Images with pose keypoints

────────────────────────────────────────

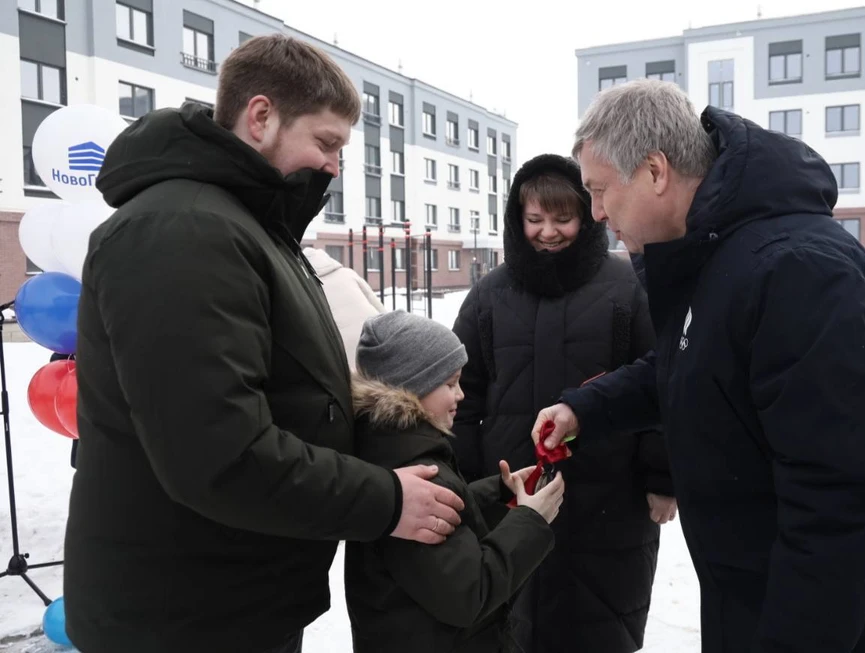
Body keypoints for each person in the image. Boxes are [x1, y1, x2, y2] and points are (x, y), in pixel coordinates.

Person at [64, 34, 465, 653]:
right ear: (261, 117)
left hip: (231, 598)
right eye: (327, 143)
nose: (334, 165)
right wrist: (385, 501)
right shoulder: (183, 231)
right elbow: (219, 454)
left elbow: (290, 388)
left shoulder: (246, 224)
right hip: (183, 618)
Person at [533, 79, 865, 653]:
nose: (597, 212)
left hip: (852, 627)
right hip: (762, 602)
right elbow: (699, 365)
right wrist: (586, 409)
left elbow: (841, 507)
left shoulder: (795, 272)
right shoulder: (719, 254)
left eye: (601, 190)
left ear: (655, 172)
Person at [451, 153, 675, 653]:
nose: (547, 232)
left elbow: (663, 384)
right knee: (511, 627)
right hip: (511, 496)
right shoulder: (489, 296)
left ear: (588, 214)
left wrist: (662, 477)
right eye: (535, 220)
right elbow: (461, 401)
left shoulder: (628, 289)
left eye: (562, 219)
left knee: (599, 627)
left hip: (609, 499)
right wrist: (464, 484)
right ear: (517, 219)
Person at [345, 310, 563, 652]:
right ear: (411, 387)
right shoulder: (417, 473)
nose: (461, 394)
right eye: (449, 383)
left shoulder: (392, 450)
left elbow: (444, 542)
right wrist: (530, 521)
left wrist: (498, 492)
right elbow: (468, 593)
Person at [302, 245, 385, 371]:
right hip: (371, 339)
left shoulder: (305, 285)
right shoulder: (348, 273)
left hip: (338, 351)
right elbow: (380, 309)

────────────────────────────────────────

:: Exercise aim ::
From the data above, copy each line that has the string "elbow".

:: Exercise result ::
right elbow: (219, 454)
left elbow: (290, 388)
right elbow: (699, 365)
left elbow: (841, 507)
left elbow: (663, 384)
right elbow: (461, 401)
left elbow: (444, 542)
right elbow: (468, 593)
right elbow: (380, 309)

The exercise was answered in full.